With World Models, a robot can:

See the situation
Imagine what happens with different actions
Choose the action that leads to the desired state

No explicit rules needed. It understands cause and effect.

Limitations (for now)

V-JEPA 2 works well for:

Short videos (up to ~10 seconds)
Simple actions (pick and place)
Controlled environments

It still can’t:

Plan long-term (minutes, hours)
Reason about completely new situations
Fluidly combine language and video

LeCun estimates it’s “a few more years” until complete versions.

AMI Labs: the next step

LeCun left Meta to pursue this vision through his startup, AMI Labs.

Goals:

Systems that understand the physical world
Persistent memory (remembering long context)
Complex action planning
Causal reasoning

“The goal is to bring the next big revolution in AI: systems that understand the physical world, have persistent memory, can reason and plan complex sequences of actions.”

My take

World Models are a risky bet against current consensus.

The consensus says: “scale LLMs, add more data, add more compute, eventually intelligence will emerge.”

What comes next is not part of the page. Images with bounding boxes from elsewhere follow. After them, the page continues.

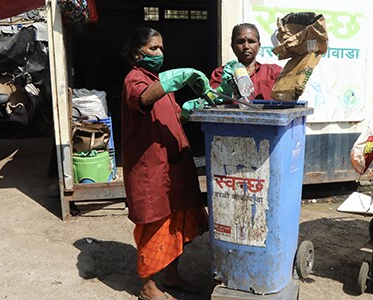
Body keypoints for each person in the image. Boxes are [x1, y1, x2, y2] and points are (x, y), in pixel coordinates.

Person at [120, 27, 209, 300]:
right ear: (137, 53)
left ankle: (172, 276)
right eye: (153, 48)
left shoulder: (158, 81)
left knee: (175, 223)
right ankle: (147, 286)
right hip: (150, 169)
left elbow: (175, 117)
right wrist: (177, 78)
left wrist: (192, 108)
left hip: (174, 166)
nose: (160, 53)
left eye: (161, 48)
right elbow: (144, 99)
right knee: (153, 224)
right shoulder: (135, 79)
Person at [181, 23, 283, 118]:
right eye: (240, 42)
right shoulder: (221, 73)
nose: (246, 46)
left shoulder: (273, 71)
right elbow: (211, 103)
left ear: (259, 45)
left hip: (267, 126)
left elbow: (288, 96)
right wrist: (222, 90)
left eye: (251, 41)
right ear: (232, 46)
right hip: (232, 128)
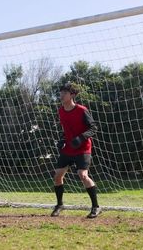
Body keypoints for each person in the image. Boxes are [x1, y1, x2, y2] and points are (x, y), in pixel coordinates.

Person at [51, 82, 101, 218]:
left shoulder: (81, 110)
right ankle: (59, 205)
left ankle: (96, 207)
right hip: (68, 148)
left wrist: (81, 138)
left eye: (65, 93)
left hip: (83, 148)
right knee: (57, 176)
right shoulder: (60, 111)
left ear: (72, 95)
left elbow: (93, 128)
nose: (61, 95)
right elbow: (66, 130)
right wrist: (62, 140)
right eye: (61, 92)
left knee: (83, 175)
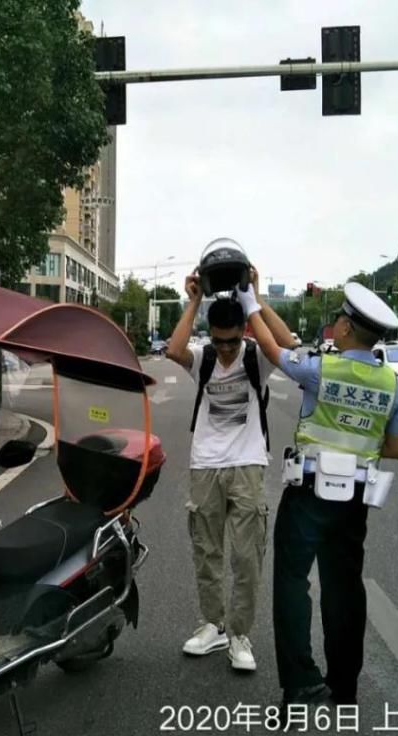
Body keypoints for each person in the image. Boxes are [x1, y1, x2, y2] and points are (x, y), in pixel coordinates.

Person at [237, 282, 398, 710]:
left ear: (346, 329)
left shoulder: (321, 371)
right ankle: (345, 686)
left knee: (293, 583)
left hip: (310, 495)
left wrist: (248, 303)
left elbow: (275, 349)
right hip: (355, 500)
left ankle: (301, 682)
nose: (333, 326)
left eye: (337, 321)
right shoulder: (392, 384)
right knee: (345, 587)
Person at [166, 246, 296, 672]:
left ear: (244, 332)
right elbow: (174, 349)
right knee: (207, 552)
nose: (225, 350)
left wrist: (254, 297)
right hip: (205, 465)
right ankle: (213, 625)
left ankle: (239, 634)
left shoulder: (257, 359)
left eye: (232, 341)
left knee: (245, 556)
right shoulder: (203, 360)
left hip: (247, 465)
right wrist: (194, 299)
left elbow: (291, 344)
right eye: (218, 341)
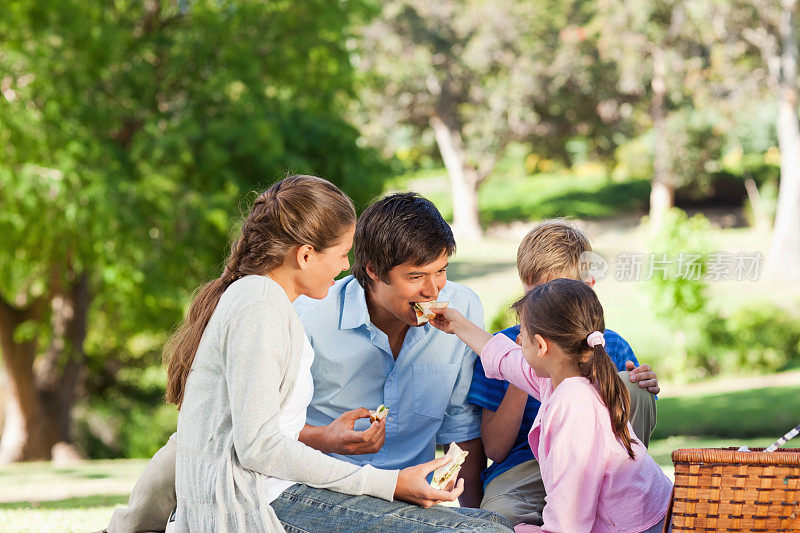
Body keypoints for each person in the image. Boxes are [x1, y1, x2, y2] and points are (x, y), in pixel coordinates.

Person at [110, 175, 510, 532]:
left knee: (492, 523)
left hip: (299, 493)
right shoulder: (264, 307)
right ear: (305, 255)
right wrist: (388, 483)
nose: (343, 268)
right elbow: (249, 444)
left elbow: (237, 428)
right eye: (341, 255)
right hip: (275, 499)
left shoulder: (264, 302)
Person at [431, 279, 673, 532]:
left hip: (636, 527)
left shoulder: (573, 408)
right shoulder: (567, 376)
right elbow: (505, 358)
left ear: (541, 346)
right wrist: (455, 323)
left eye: (522, 338)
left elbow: (570, 517)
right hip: (637, 515)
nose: (518, 344)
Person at [295, 192, 487, 507]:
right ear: (373, 270)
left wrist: (472, 517)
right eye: (415, 277)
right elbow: (268, 433)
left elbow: (460, 424)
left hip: (414, 505)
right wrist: (326, 438)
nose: (432, 290)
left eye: (440, 270)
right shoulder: (308, 317)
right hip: (326, 495)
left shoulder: (463, 309)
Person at [468, 220, 660, 526]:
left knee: (633, 386)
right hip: (524, 468)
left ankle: (618, 498)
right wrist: (527, 368)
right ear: (527, 286)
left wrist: (641, 384)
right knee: (499, 517)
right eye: (547, 294)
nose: (558, 305)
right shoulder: (506, 346)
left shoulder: (610, 345)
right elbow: (496, 449)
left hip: (597, 466)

LeCun says: “no, you need a different architecture that understands the physical world.”

Who’s right? Probably both have part of the truth:

LLMs are brutal for language and knowledge
World Models could be brutal for physics and planning
The future probably combines both

What’s interesting is that now there’s a serious, well-funded alternative led by someone with a proven track record.

And that’s good for everyone. Competition of ideas is what advances science.